Also I want to mention that there is a lighter version of SQLDataFrame to use and is currently saved as the "reimplement" branch of this repo. I am planning to submit this after the new release to replace the current SQLDataFrame package. https://github.com/Bioconductor/SQLDataFrame/tree/reimplement

If you are using SQLDataFrame for simply representing SQLite tables (or Google BigQuery, MySQL), I would recommend this lighter version. If your work involves cross-database operations, i.e., joining two MySQL tables with different user credentials, you can use the current version. After submitting the new package, I might rename the current version as SQLDataFrameComplex.

jorainer commented 4 years ago

Thanks for your explanations @Liubuntu !

What I was actually looking for is a way to add additional columns (with arbitrary values) to a (SQL)DataFrame or to replace existing columns.

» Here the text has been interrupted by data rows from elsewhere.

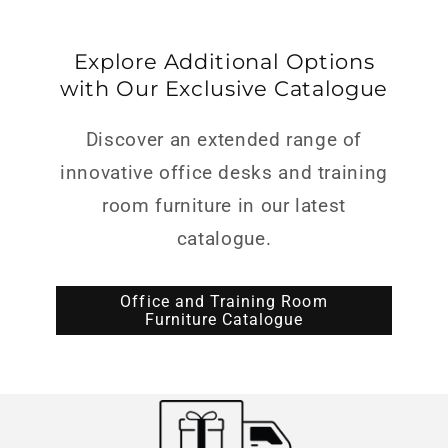
Explore Additional Options
with Our Exclusive Catalogue
Discover an extended range of
innovative office desks and training
room furniture in our latest
catalogue.
Office and Training Room
Furniture Catalogue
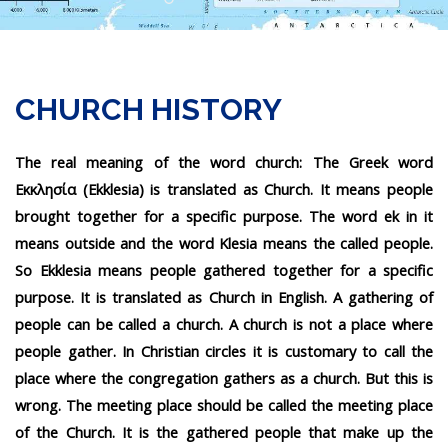
CHURCH HISTORY
The real meaning of the word church: The Greek word
Εκκλησία (Ekklesia) is translated as Church. It means people
brought together for a specific purpose. The word ek in it
means outside and the word Klesia means the called people.
So Ekklesia means people gathered together for a specific
purpose. It is translated as Church in English. A gathering of
people can be called a church. A church is not a place where
people gather. In Christian circles it is customary to call the
place where the congregation gathers as a church. But this is
wrong. The meeting place should be called the meeting place
of the Church. It is the gathered people that make up the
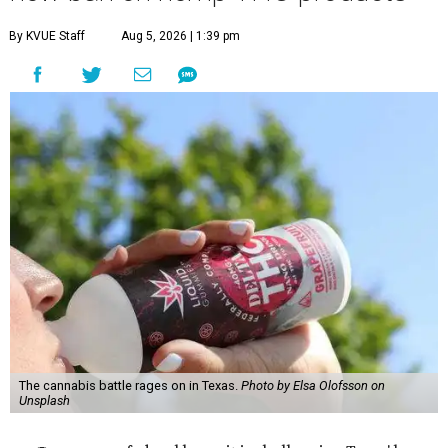
By KVUE Staff
Aug 5, 2026 | 1:39 pm
The cannabis battle rages on in Texas.
Photo by Elsa Olofsson on
Unsplash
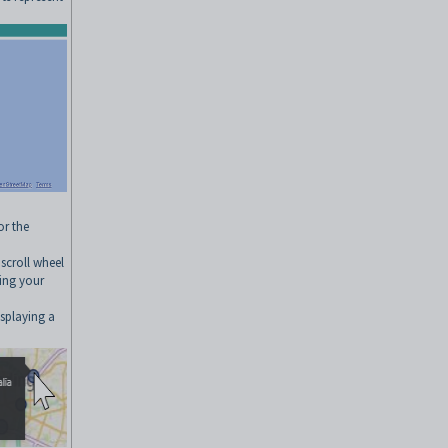
or the
scroll wheel
sing your
splaying a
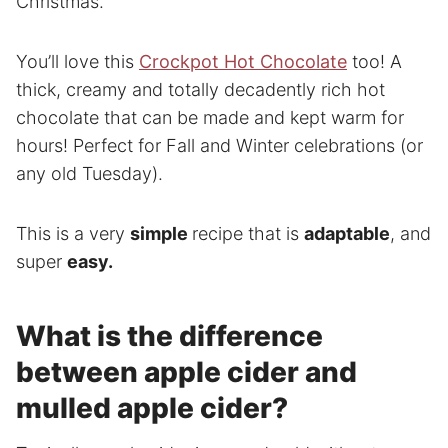
Christmas.
You’ll love this
Crockpot Hot Chocolate
too! A
thick, creamy and totally decadently rich hot
chocolate that can be made and kept warm for
hours! Perfect for Fall and Winter celebrations (or
any old Tuesday).
This is a very
simple
recipe that is
adaptable
, and
super
easy.
What is the difference
between apple cider and
mulled apple cider?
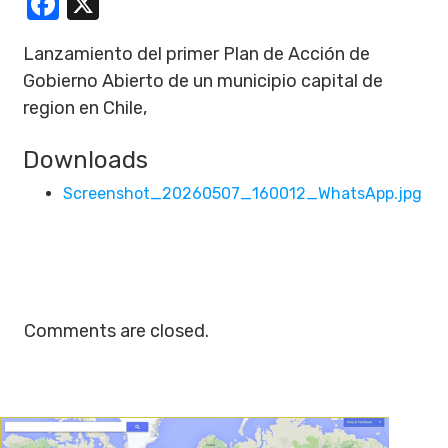
Facebook
X
Lanzamiento del primer Plan de Acción de
Gobierno Abierto de un municipio capital de
region en Chile,
Downloads
Screenshot_20260507_160012_WhatsApp.jpg
Comments are closed.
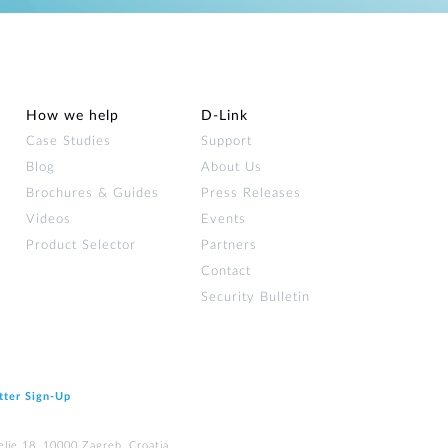
How we help
D‑Link
Case Studies
Support
Blog
About Us
Brochures & Guides
Press Releases
Videos
Events
Product Selector
Partners
Contact
Security Bulletin
tter Sign‑Up
elje 18, 10000 Zagreb, Croatia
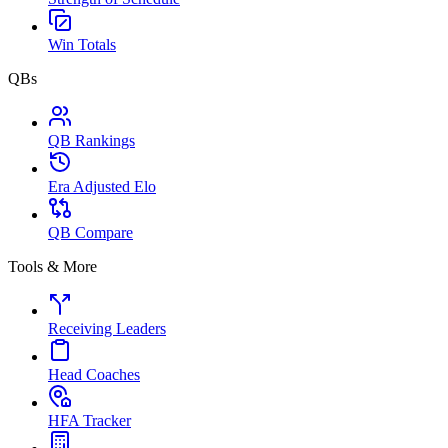
Win Totals
QBs
QB Rankings
Era Adjusted Elo
QB Compare
Tools & More
Receiving Leaders
Head Coaches
HFA Tracker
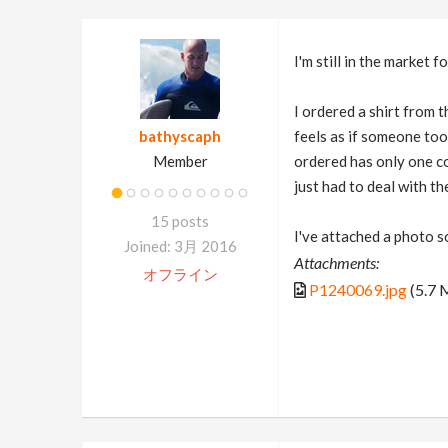
I'm still in the market 
I ordered a shirt from t
bathyscaph
feels as if someone too
Member
ordered has only one co
just had to deal with t
15 posts
I've attached a photo s
Joined: 3月 2016
Attachments:
オフライン
P1240069.jpg
(5.7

Will this be possible with the new implementation?

Liubuntu commented 4 years ago

Hello,

The current and reimplemented versions don't support adding or replacing a column with arbitrary values right now, since they are basically rely on dbplyr for the existing functions. However, I think it is possible to add this feature through some SQL procedures which was used somehow in the current version, but unfortunately I won't be able to investigate further very soon.

Best, Qian

On Fri, Apr 17, 2020, 7:43 AM Johannes Rainer notifications@github.com wrote:

Thanks for your explanations @Liubuntu https://github.com/Liubuntu !

What I was actually looking for is a way to add additional columns (with arbitrary values) to a (SQL)DataFrame or to replace existing columns. Will this be possible with the new implementation?

— You are receiving this because you were mentioned. Reply to this email directly, view it on GitHub https://github.com/Bioconductor/SQLDataFrame/issues/3#issuecomment-615199496, or unsubscribe https://github.com/notifications/unsubscribe-auth/ADAYVSIJLTP5KIUDAS7AFADRNA6FPANCNFSM4MII2CHA .

jorainer commented 4 years ago

Thanks for the feedback!